秦玄海喃喃重复一遍,不需要?
随后他缓过神,迟迟点了点头,明白了。仅仅是这些证据,还是不能让那个人心甘情愿地认罪。
秦大人说的很对,且天平山中那些人一经拔除,徐清孤立无援,定会放手一搏,他已经顾不过来秦大人手里的证据了。沈青青放下细颈铜壶,望着洒落在绿色茶汤上星星点点的图画。
她很期待,走到穷途末路的老虎会有怎样徒然的反扑。
什么都不重要了,如果每一条路都走不通,不妨搏一搏,去拼一个成王败寇的结果。
徐清会这样的选的,她料定了他会如此。
秦玄海眼皮一跳,按下心里一阵寒意,闷声道:瑶花祠和忠烈庙的案子,下官定会秉公办理。
偶尔徇私一下,倒也不打紧呢。沈青青含笑看着他。
阿桐。颜晗不悦地皱起眉,走了。
说罢,颜晗提步就走。
好无趣,一点玩笑也开不得。沈青青向严九爷一笑,再次转向秦玄海,肃容道,秦大人,先前你提起的那枚鸢尾头花可带在身上?

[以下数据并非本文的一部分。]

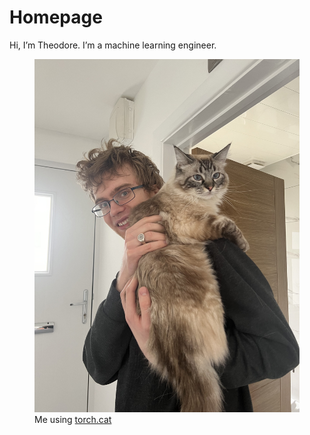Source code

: # Homepage

Hi, I’m Theodore. I’m a machine learning engineer.

<figure>
  <img src=assets/IMG_6210.jpeg alt=""/>
  <figcaption>Me using 
  <a href=https://pytorch.org/docs/stable/generated/torch.cat.html>torch.cat</a></figcaption>
</figure>
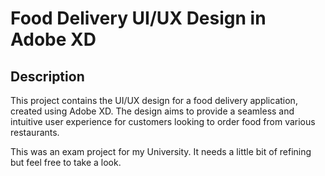 # Food Delivery UI/UX Design in Adobe XD

## Description

This project contains the UI/UX design for a food delivery application, created using Adobe XD. The design aims to provide a seamless and intuitive user experience for customers looking to order food from various restaurants.

This was an exam project for my University. It needs a little bit of refining but feel free to take a look.
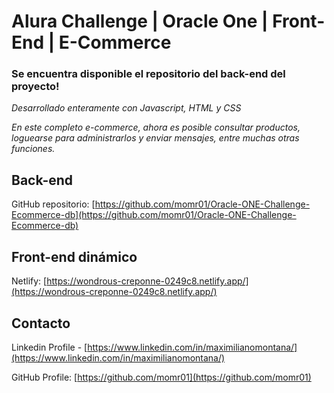 # Alura Challenge | Oracle One | Front-End | E-Commerce

### Se encuentra disponible el repositorio del back-end del proyecto!

_Desarrollado enteramente con Javascript, HTML y CSS_

_En este completo e-commerce, ahora es posible consultar productos, loguearse para administrarlos y enviar mensajes, entre muchas otras funciones._

<!-- CONTACT -->

## Back-end

GitHub repositorio: [https://github.com/momr01/Oracle-ONE-Challenge-Ecommerce-db](https://github.com/momr01/Oracle-ONE-Challenge-Ecommerce-db)

## Front-end dinámico

Netlify: [https://wondrous-creponne-0249c8.netlify.app/](https://wondrous-creponne-0249c8.netlify.app/)

## Contacto

Linkedin Profile - [https://www.linkedin.com/in/maximilianomontana/](https://www.linkedin.com/in/maximilianomontana/)

GitHub Profile: [https://github.com/momr01](https://github.com/momr01)

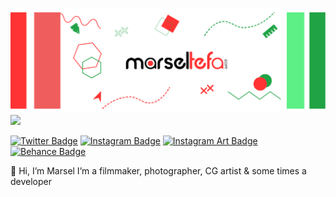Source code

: [![Marsel's GitHub Banner](./assets/GitHubHeader.png)](https://marseltefa.com)
![](https://api.visitorbadge.io/api/VisitorHit?user=marseltefa&repo=marseltefa-visitors-badge&labelColor=#D2042D)

[![Twitter Badge](https://img.shields.io/badge/Twitter-1DA1F2?style=for-the-badge&logo=twitter&logoColor=white)](https://twitter.com/marseltefa)
[![Instagram Badge](https://img.shields.io/badge/Photography-E4405F?style=for-the-badge&logo=instagram&logoColor=white)](https://www.instagram.com/marseltefa/)
[![Instagram Art Badge](https://img.shields.io/badge/2D/3D_Art-E44040?style=for-the-badge&logo=instagram&logoColor=white)](https://www.instagram.com/artbymarsel/)
[![Behance Badge](https://img.shields.io/badge/-Behance-blue?style=for-the-badge&logo=behance&logoColor=white)](https://www.behance.net/marseltefa)

👋 Hi, I’m Marsel I’m a filmmaker, photographer, CG artist & some times a developer
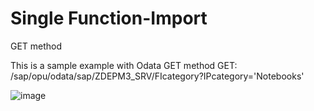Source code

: # Single Function-Import
GET method

This is a sample example with Odata GET method
GET:
/sap/opu/odata/sap/ZDEPM3_SRV/FIcategory?IPcategory='Notebooks'

![image](https://github.com/user-attachments/assets/6303c24e-610f-4ee6-aaca-e0b0b2388e60)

在的。秦玄海取出包在一领丝帕内的鸢尾花,帕子很陈旧,一角绣着半枝莲花,下官想着这也是一件重要物证,向来带在身上。
沈青青拈起头花,秦大人,可否借来一用?
这自然不妨。只是,恕下官多嘴,这小小头花,能用来做什么?秦玄海摇头。
这么多人证物证都显得太过苍白,一朵头花又能帮上什么忙?
这事与徐清无关。沈青青将冰凉的鸢尾花握在掌心,似要将这纹路烙进皮肤一样,过了好一会儿才勉强一笑,是哥哥托我做的事。抱歉,秦大人,现在不能向你透露更多。
秦玄海黯然片刻,能查到这一步,下官和家严已觉上天开眼。
沈青青收起鸢尾花,向严九爷点了点头,九哥,替我向魏伯告辞。
严九爷一直送到海棠苑外,阿青,记得要回来。
颜晗倚墙站在花窗下,长街那头,一人策马而来,在靠近海棠苑的阶前勒马。
是薛家大郎君来了。严九遥遥拱了拱手,转头看看沈青青,再看向颜晗,他来这里,是与阿青有约么?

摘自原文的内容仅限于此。